───── DATA TO PROCESS ─────
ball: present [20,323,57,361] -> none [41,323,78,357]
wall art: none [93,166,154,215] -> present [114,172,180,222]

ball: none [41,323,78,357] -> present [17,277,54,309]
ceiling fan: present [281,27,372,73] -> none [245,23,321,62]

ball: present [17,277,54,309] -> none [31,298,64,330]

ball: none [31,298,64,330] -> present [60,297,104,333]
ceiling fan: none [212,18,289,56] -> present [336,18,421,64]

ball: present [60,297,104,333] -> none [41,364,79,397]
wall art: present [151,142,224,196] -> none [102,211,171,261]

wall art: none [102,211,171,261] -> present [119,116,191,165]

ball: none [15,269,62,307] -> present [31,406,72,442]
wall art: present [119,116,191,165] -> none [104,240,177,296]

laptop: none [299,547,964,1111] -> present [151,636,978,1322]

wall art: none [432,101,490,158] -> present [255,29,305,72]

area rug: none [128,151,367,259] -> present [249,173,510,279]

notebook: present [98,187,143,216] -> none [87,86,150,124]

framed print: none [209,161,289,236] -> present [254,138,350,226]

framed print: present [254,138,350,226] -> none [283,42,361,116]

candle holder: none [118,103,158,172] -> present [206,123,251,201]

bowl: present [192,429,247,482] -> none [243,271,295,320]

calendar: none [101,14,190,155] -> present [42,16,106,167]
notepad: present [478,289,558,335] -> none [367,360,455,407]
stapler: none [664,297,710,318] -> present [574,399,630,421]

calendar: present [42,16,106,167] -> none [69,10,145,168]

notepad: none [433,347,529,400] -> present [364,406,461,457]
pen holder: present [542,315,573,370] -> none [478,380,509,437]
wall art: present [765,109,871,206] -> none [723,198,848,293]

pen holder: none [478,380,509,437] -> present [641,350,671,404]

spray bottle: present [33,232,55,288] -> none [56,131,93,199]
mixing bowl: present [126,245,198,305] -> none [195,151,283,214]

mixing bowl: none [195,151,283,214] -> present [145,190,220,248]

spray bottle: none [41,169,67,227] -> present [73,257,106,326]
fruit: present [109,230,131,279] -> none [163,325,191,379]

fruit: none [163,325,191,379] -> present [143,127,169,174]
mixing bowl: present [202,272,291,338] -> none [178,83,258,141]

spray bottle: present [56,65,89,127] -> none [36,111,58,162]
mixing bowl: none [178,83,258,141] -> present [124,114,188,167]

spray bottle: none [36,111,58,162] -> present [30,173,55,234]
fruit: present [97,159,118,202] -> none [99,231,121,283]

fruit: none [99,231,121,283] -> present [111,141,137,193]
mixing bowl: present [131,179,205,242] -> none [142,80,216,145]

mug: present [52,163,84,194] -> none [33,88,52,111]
─────
* **TRY IT**
Copy out the lines of the data where the word "ball" can be found.

* **RESULT OF THE TASK**
ball: present [20,323,57,361] -> none [41,323,78,357]
ball: none [41,323,78,357] -> present [17,277,54,309]
ball: present [17,277,54,309] -> none [31,298,64,330]
ball: none [31,298,64,330] -> present [60,297,104,333]
ball: present [60,297,104,333] -> none [41,364,79,397]
ball: none [15,269,62,307] -> present [31,406,72,442]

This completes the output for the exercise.